• **Consigne 1**
Recopiez les lignes de données, de celle qui contient « Temas mencionados » jusqu'à la dernière ligne incluse, en remplaçant « compuesto » par « sustancia ». Ne modifiez rien d'autre.

• **Extrait du document**
= = = = =
Dards d\'Arts

La conjecture des frères Lumière

 

Rien de plus difficile au cinéma, à mon sens : rendre les contingences d’une vie, l’irrationalité de ses enchaînements, les transitions absentes, l’étrange crible des moments creux…

Plus difficile encore : donner à voir la manière pratiquement inconsciente dont nos cerveaux inondés de données réceptionnent l’incessant tsunami informationnel où s’entrecroisent et s’opposent, s’annihilent ou s’additionnent contraintes du présent, multiples mémoires et projections vers le futur, projets, idéaux, croyances, constructions mentales…

D’où l’impression réitérée que le cinéma donne de la vie une image semblable à celle qu’aurait un enfant de la vie océanique, s’il se contentait d’observer chaque jour pendant quelques minutes un poisson rouge dans son bocal…

Faudra-t-il invoquer ici la célèbre conjecture des frères Lumière : « Il n’existe pas de solution univoque au problème dit « du poisson rouge dans un bocal. » ?  Ou encore parler d’ « effet aquarium », à l’instar de Duke d’Ayez, le très médiatique et très brillant théoricien du cinéma ?  Aux yeux d’un amateur inconditionnel de la toile blanche formatés au soi-disant réalisme du mainstream de la production américaine, il n’est sans doute pas évident que des pans entiers de l’existence puissent échapper à l’œil cinématographique, qu’ils pourraient peut-être même ne jamais entrer dans le cadre...
= = = = =
• **Éléments de données**
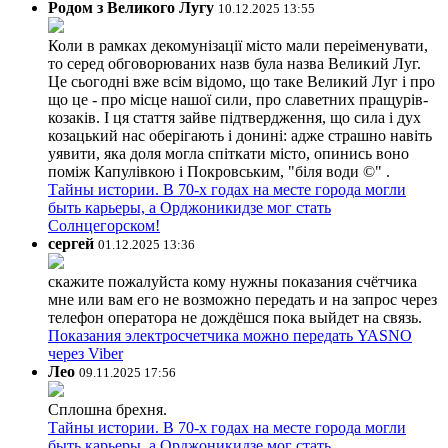
Родом з Великого Лугу
10.12.2025 13:55
Коли в рамках декомунізації місто мали переіменувати,
то серед обговорюваних назв була назва Великий Луг.
Це сьогодні вже всім відомо, що таке Великий Луг і про
що це - про місце нашої сили, про славетних пращурів-
козаків. І ця стаття зайве підтвердження, що сила і дух
козацький нас оберігають і донині: адже страшно навіть
уявити, яка доля могла спіткати місто, опинись воно
поміж Капулівкою і Покровським, "біля води ©" .
Тайны истории. В 70-х годах на месте города могли
быть карьеры, а Орджоникидзе мог стать
Солнцегорском!
сергей
01.12.2025 13:36
скажите пожалуйста кому нужны показания счётчика
мне или вам его не возможно передать и на запрос через
телефон оператора не дождёшся пока выйдет на связь.
Показания электросчетчика можно передать YASNO
через Viber
Лео
09.11.2025 17:56
Сплошна брехня.
Тайны истории. В 70-х годах на месте города могли
быть карьеры, а Орджоникидзе мог стать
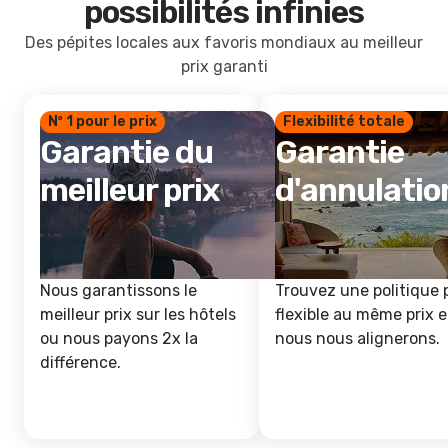
possibilités infinies
Des pépites locales aux favoris mondiaux au meilleur
prix garanti
Nº 1 pour le prix
Flexibilité totale
Garantie du
Garantie
meilleur prix
d'annulatio
Nous garantissons le
Trouvez une politique 
meilleur prix sur les hôtels
flexible au même prix e
ou nous payons 2x la
nous nous alignerons.
différence.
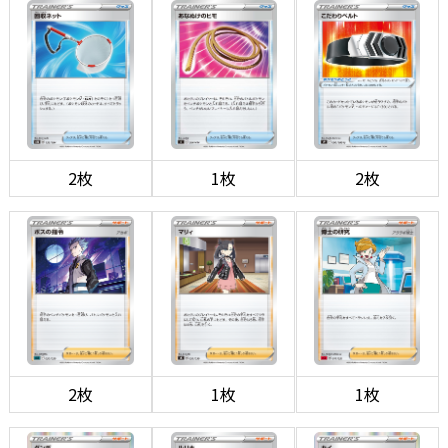
2枚
1枚
2枚
2枚
1枚
1枚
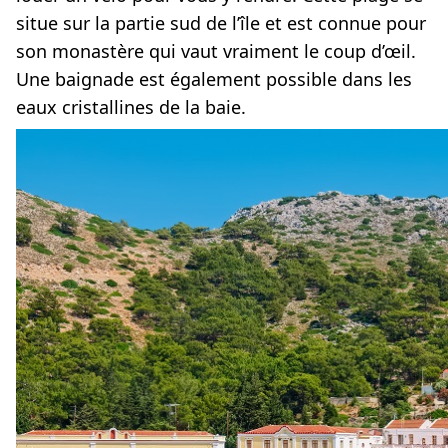
situe sur la partie sud de l’île et est connue pour
son monastère qui vaut vraiment le coup d’œil.
Une baignade est également possible dans les
eaux cristallines de la baie.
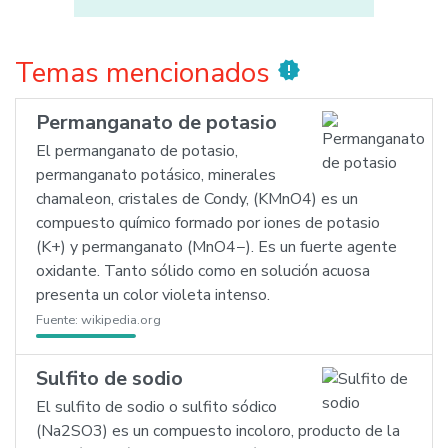
Temas mencionados
new_releases
Permanganato de potasio
El permanganato de potasio,
permanganato potásico, minerales
chamaleon, cristales de Condy, (KMnO4) es un
compuesto químico formado por iones de potasio
(K+) y permanganato (MnO4−). Es un fuerte agente
oxidante. Tanto sólido como en solución acuosa
presenta un color violeta intenso.
Fuente:
wikipedia.org
Sulfito de sodio
El sulfito de sodio o sulfito sódico
(Na2SO3) es un compuesto incoloro, producto de la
= = = = =
• **Consigne 2**
Reproduisez à l'identique le passage de l'article sur le cinéma allant de « D’où l’impression réitérée » jusqu'à « dans le cadre... » inclus.

• **Réponse finale 1**
Temas mencionados
new_releases
Permanganato de potasio
El permanganato de potasio,
permanganato potásico, minerales
chamaleon, cristales de Condy, (KMnO4) es un
sustancia químico formado por iones de potasio
(K+) y permanganato (MnO4−). Es un fuerte agente
oxidante. Tanto sólido como en solución acuosa
presenta un color violeta intenso.
Fuente:
wikipedia.org
Sulfito de sodio
El sulfito de sodio o sulfito sódico
(Na2SO3) es un sustancia incoloro, producto de la

• **Réponse finale 2**
D’où l’impression réitérée que le cinéma donne de la vie une image semblable à celle qu’aurait un enfant de la vie océanique, s’il se contentait d’observer chaque jour pendant quelques minutes un poisson rouge dans son bocal…

Faudra-t-il invoquer ici la célèbre conjecture des frères Lumière : « Il n’existe pas de solution univoque au problème dit « du poisson rouge dans un bocal. » ?  Ou encore parler d’ « effet aquarium », à l’instar de Duke d’Ayez, le très médiatique et très brillant théoricien du cinéma ?  Aux yeux d’un amateur inconditionnel de la toile blanche formatés au soi-disant réalisme du mainstream de la production américaine, il n’est sans doute pas évident que des pans entiers de l’existence puissent échapper à l’œil cinématographique, qu’ils pourraient peut-être même ne jamais entrer dans le cadre...